Wisdom and the Adult Brain

 

 

It may be hard to teach old dogs new tricks, but it is also true that for some of us, the passage of time results in the attainment of wisdom.  Wisdom is a different kind of trick, one that involves the integration of thoughts and feelings, perspective, compassion, and understanding.  In these areas, it is adults who excel.  The reason wisdom often comes with age is likely due to the ongoing neural plasticity of the brain.  As Mohammad Ali once said, “The man who views the world at 50 the same way he did at 20 has wasted 30 years of his life.”

 

When we examine the changes in physical structure of the adult brain, we see a general decrease in the number of cortical neurons (gray matter), with sub-cortical structures far less affected by the passage of time.  The connectivity between neurons (white matter) increases into midlife and then begins to decline.
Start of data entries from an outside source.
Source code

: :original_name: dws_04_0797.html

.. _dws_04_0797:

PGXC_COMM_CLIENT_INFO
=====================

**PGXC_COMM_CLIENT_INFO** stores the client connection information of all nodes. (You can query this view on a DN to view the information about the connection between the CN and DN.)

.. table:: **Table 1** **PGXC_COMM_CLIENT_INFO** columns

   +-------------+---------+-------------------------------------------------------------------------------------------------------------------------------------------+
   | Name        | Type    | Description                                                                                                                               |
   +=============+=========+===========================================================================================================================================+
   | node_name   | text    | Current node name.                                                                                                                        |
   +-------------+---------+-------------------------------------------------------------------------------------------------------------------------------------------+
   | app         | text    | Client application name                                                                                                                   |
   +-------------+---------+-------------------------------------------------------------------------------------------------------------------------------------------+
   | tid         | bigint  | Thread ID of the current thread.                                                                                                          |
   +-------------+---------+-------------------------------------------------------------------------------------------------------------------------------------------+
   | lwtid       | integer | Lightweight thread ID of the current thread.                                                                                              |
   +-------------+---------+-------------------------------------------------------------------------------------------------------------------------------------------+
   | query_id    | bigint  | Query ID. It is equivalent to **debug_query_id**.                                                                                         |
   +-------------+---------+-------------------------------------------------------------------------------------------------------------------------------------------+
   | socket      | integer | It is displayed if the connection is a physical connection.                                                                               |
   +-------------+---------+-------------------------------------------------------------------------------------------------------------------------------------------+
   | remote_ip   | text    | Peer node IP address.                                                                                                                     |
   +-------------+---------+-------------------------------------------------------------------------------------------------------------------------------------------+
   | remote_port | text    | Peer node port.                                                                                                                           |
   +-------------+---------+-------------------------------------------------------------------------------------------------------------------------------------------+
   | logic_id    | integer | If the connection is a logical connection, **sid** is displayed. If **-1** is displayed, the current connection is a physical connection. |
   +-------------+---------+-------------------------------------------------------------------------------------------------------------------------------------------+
Although the loss of structural mass over time is almost always interpreted as reflecting declining function, remember that apoptosis (die-off of neurons) is a normal aspect of brain maturation earlier in development and correlates with increased functioning.  Is it possible that, for some aging brains, there is a new kind of programmed loss and reorganization of neural processing that correlates with increased wisdom? 

 

Wisdom may be related to the simultaneous utilization of both hemispheres in processing information about the self and the world.  In terms of cognitive processing, older adults are somewhat slower and show a bi-lateral pattern of brain activation.  But is taking longer to process information necessarily a bad thing?  Might neural reorganization that uses both sides of the brain give us more time to think and more information on which to base our actions?  Whereas the stories of young adults are organized around their immediate personal experiences, stories from older individuals often integrate both inner and outer realities into an understanding of the world that is a central component of what we think of as wisdom. Hemispheric integration later in life may be an evolutionary selection, just as hemispheric specialization may support specific skill building more relevant to early life.

 

Adults whom we think of as “wise elders” are those who had higher abilities early in life, continued to grow and learn throughout life, and are evolutionarily “selected” to be the containers of cultural wisdom in their later years.  Keep in mind that written language is just a few thousand years old.  Before writing, cultural wisdom was transmitted orally from the old to the young.  Not surprisingly, adult brains tend toward storytelling, which may reflect our obligation to transmit cultural wisdom to the next generation.  Perhaps adults are at a disadvantage in many memory and IQ tests originally designed to assess the academic progress of students during childhood and adolescence.  An understanding of the adult brain  informs us that their ability may lie not in learning but in teaching, a task more in line with the life cycle of their brain and its evolutionary role in the maintenance and continuity of cultural knowledge.

 

The brain is built of millions of neurons and trillions of connections that come together to create what we call an individual.  Nature then continues to interweave individuals in ways that expand collaboration in the service of survival.  Neurons that fire together, wire together.  People who are able to attend to one another, touch, talk, and connect also fire together, wire together, and survive together.